Naming and 90s Vibes (“Chunnel”)

  • Several comments riff on the “Chunnel” name: people recall it being common 90s shorthand for the Channel Tunnel and even appearing as a spoof disaster movie in TV.
  • The article’s tone makes 1996 feel “ancient”; commenters push back, noting that TCP/IP, browsers, and commercial stacks were already established, though consumer home networking was still early.

Windows, DOS, and TCP/IP Stacks

  • Thread revisits pre-Win95 days when you needed third‑party stacks like Trumpet Winsock, and how Win95’s built‑in TCP/IP (codenamed Wolverine) changed that.
  • Some confusion over whether Win95/NT “got TCP from BSD”; others link detailed histories showing a more complex lineage: IBM networking, a STREAMS-based stack, and multiple Microsoft rewrites rather than a simple BSD lift.
  • STREAMS is clarified as an internal data plumbing layer (often paired with XTI) rather than a competing network protocol; most vendors eventually preferred BSD sockets.

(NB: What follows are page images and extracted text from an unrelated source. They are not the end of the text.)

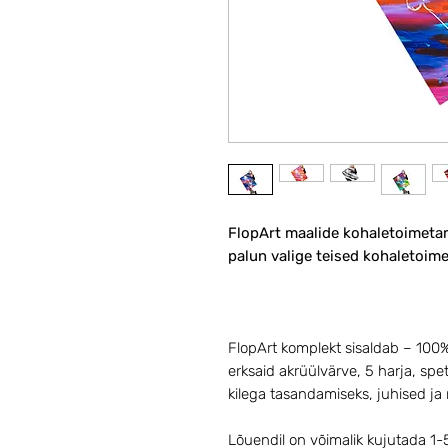
FlopArt maalide kohaletoimetam
palun valige teised kohaletoime
FlopArt komplekt sisaldab – 100%
erksaid akrüülvärve, 5 harja, spet
kilega tasandamiseks, juhised ja 
Lõuendil on võimalik kujutada 1-5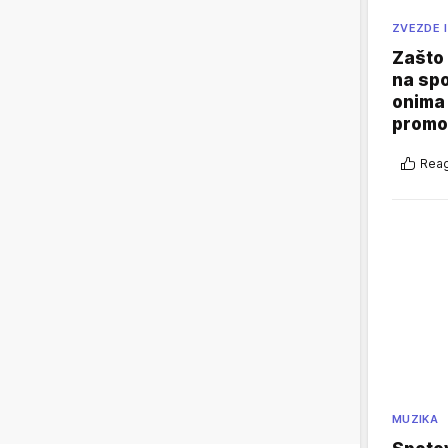
ZVEZDE I
Zašto 
na sp
onima 
promo
Reag
MUZIKA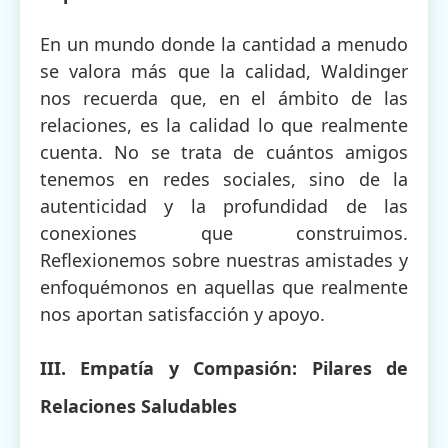
En un mundo donde la cantidad a menudo
se valora más que la calidad, Waldinger
nos recuerda que, en el ámbito de las
relaciones, es la calidad lo que realmente
cuenta. No se trata de cuántos amigos
tenemos en redes sociales, sino de la
autenticidad y la profundidad de las
conexiones que construimos.
Reflexionemos sobre nuestras amistades y
enfoquémonos en aquellas que realmente
nos aportan satisfacción y apoyo.
III. Empatía y Compasión: Pilares de
Relaciones Saludables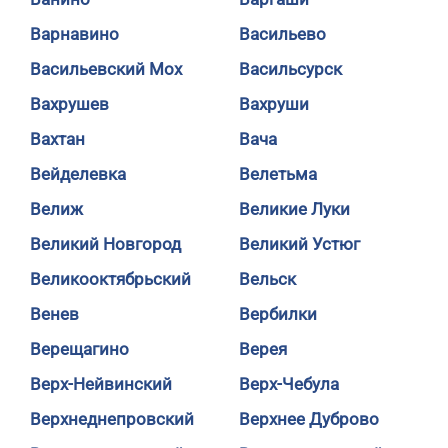
Варнавино
Васильево
Васильевский Мох
Васильсурск
Вахрушев
Вахруши
Вахтан
Вача
Вейделевка
Велетьма
Велиж
Великие Луки
Великий Новгород
Великий Устюг
Великооктябрьский
Вельск
Венев
Вербилки
Верещагино
Верея
Верх-Нейвинский
Верх-Чебула
Верхнеднепровский
Верхнее Дуброво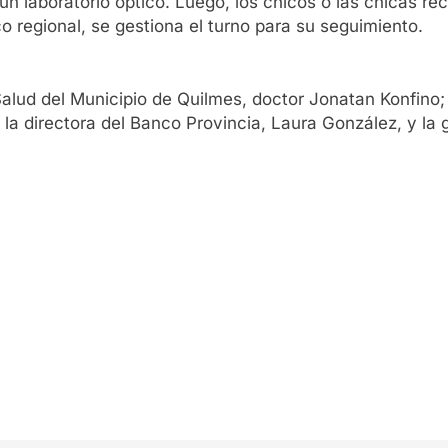
 un laboratorio óptico. Luego, los chicos o las chicas r
o regional, se gestiona el turno para su seguimiento.
 Salud del Municipio de Quilmes, doctor Jonatan Konfino; 
la directora del Banco Provincia, Laura González, y la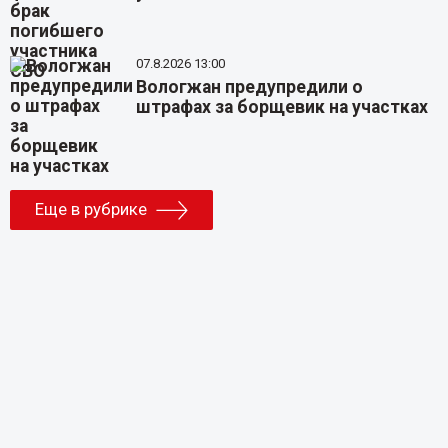
07.8.2026 13:00
Вологжан предупредили о
штрафах за борщевик на участках
Еще в рубрике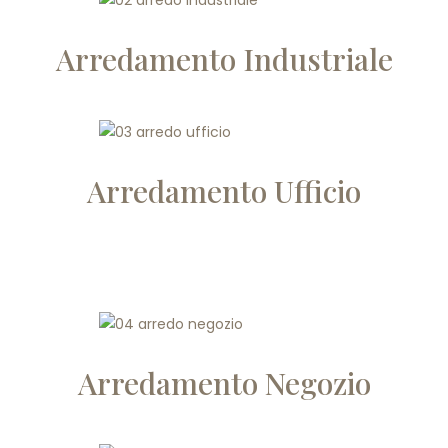
Arredamento Industriale
Arredamento Ufficio
Arredamento Negozio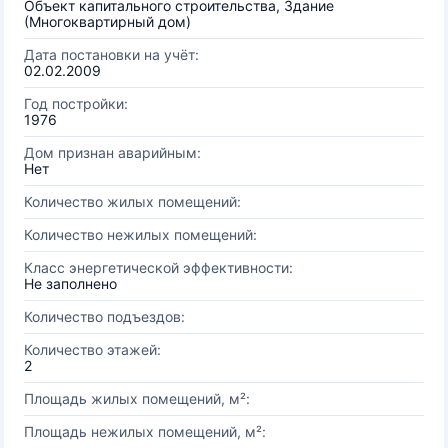
Объект капитального строительства, Здание
(Многоквартирный дом)
Дата постановки на учёт:
02.02.2009
Год постройки:
1976
Дом признан аварийным:
Нет
Количество жилых помещений:
Количество нежилых помещений:
Класс энергетической эффективности:
Не заполнено
Количество подъездов:
Количество этажей:
2
Площадь жилых помещений, м²:
Площадь нежилых помещений, м²: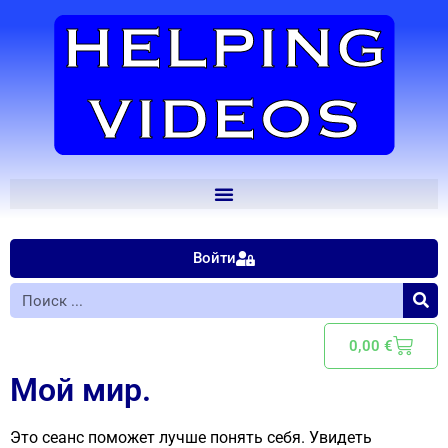
Войти
0,00
€
Мой мир.
Это сеанс поможет лучше понять себя. Увидеть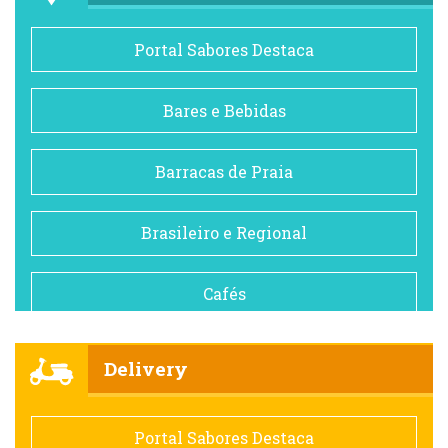
Portal Sabores Destaca
Bares e Bebidas
Barracas de Praia
Brasileiro e Regional
Cafés
Churrascarias
Delivery
Comida saudável
Portal Sabores Destaca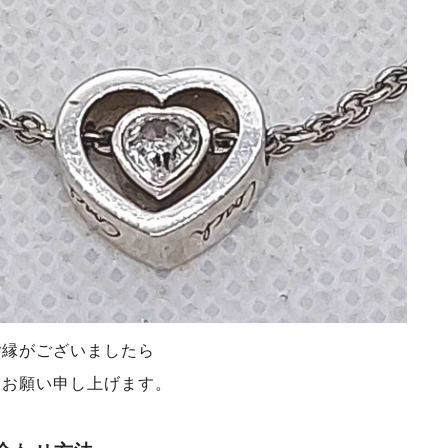
ご縁がございましたら
くお願い申し上げます。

VM86, DPMI, and “Virtual Machines”

  • The article’s remark about Quake running in a Win95 “VM” triggers a long side‑discussion.
  • Commenters emphasize:
    • Virtual 8086 (VM86) mode emulates a real‑mode 8086;
    • DPMI clients like Quake actually run in protected mode, not VM86;
    • The DOS box may enter VM86 when calling BIOS/DOS on their behalf.
  • There’s debate over whether “VM” in this context should mean “virtual memory” or “virtual machine”; consensus is that terminology is messy and historically overloaded.

DJGPP, CWSDPMI, and DOS Extenders

  • Many reminisce about DJGPP as their first serious C environment and praise the effort of porting GCC and a 32‑bit runtime to DOS.
  • CWSDPMI is highlighted for allowing the same 32‑bit binaries to run on bare DOS and under Windows by detecting an existing DPMI host.
  • Anecdotes include swapping in different DOS extenders for commercial games (e.g., Dark Forces) to dramatically speed up loading.

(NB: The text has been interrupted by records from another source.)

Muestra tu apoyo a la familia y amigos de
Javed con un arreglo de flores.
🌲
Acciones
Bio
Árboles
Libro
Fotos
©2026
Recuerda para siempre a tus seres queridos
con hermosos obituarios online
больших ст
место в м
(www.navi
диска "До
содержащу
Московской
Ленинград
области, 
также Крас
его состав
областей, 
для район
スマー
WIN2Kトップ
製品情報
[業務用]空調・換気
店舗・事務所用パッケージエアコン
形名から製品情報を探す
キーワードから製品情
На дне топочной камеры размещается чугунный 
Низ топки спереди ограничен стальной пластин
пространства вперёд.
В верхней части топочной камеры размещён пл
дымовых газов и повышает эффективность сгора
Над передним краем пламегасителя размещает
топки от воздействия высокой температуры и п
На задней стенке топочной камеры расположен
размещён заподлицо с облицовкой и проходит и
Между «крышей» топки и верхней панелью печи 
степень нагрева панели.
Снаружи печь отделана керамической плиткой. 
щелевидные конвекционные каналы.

Networking Quake and Dial‑Up Reality

  • People recall DOS Quake over Beame & Whiteside’s TCP/IP stack: technically impressive but painfully high‑latency over the public internet.
  • Distinction is drawn between:
    • direct modem‑to‑modem links (low jitter, tolerable latency), and
    • dial‑up internet with buffering/compression (100ms+ and “laggy”).
  • QuakeWorld’s latency compensation is praised for making 150–200ms pings playable, unlike vanilla NetQuake.

Homebrew Cables, Early LANs, and Tools

  • Numerous nostalgic stories: hand‑soldered null‑modem cables, Covox‑style parallel‑port DACs, DIY terminators on 10Base2 coax, serial/parallel LapLink cables, and early Linux networking with KA9Q.
  • Multiplayer DOOM/Quake over serial, coax IPX, or chained serial links is recalled as both technically finicky and formative.

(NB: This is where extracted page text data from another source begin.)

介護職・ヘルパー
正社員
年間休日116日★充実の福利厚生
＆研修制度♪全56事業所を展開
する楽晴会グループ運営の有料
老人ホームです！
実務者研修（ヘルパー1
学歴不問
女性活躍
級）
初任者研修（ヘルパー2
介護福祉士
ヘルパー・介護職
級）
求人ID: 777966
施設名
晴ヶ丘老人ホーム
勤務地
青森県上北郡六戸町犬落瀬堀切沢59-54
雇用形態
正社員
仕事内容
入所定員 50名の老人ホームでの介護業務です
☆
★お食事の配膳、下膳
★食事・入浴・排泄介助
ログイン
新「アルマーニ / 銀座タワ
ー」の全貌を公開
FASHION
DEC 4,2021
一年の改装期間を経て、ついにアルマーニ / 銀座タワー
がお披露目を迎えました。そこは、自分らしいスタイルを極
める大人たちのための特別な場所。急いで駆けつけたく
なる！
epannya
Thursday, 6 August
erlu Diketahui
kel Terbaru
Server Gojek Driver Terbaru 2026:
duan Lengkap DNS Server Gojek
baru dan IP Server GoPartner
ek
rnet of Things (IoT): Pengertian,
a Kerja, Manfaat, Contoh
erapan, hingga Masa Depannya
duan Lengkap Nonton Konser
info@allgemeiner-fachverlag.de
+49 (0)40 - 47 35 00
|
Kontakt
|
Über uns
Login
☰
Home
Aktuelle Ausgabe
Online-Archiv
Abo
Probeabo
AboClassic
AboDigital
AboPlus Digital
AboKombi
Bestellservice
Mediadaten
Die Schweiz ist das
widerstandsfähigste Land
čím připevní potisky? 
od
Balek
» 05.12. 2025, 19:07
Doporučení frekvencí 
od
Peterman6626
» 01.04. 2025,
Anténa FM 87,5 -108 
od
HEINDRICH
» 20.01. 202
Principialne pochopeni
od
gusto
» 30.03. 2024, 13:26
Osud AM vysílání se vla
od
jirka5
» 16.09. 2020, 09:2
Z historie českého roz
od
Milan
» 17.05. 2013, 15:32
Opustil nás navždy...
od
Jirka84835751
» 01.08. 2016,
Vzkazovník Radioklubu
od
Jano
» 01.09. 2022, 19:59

From Modems to NAT, Hamachi, and Relays

  • Commenters note that 90s modem play was in some ways simpler: you just dialed a number.
  • Today, NAT and firewalls make peer‑to‑peer harder; users mention Hamachi, STUN, Steam Datagram Relay, and VPNs (e.g., Tailscale) as modern workarounds, but still more complex than “call your friend’s modem.”
  • IPv6 plus standardized firewall hole‑punching is cited as a theoretical way to regain that simplicity, but is not widely realized in practice.

Quake’s Ambition and Prospective Histories

  • There’s discussion of how Quake simultaneously pushed a new 3D engine, cross‑platform networking, and even an in‑game VM (QuakeC bytecode) for game logic, which later proved crucial for modding.
  • Commenters speculate the article’s author may be ramping toward a Quake “Black Book”–style deep dive, noting recent contributions to Quake source ports and tying it to earlier classic graphics/game‑programming literature.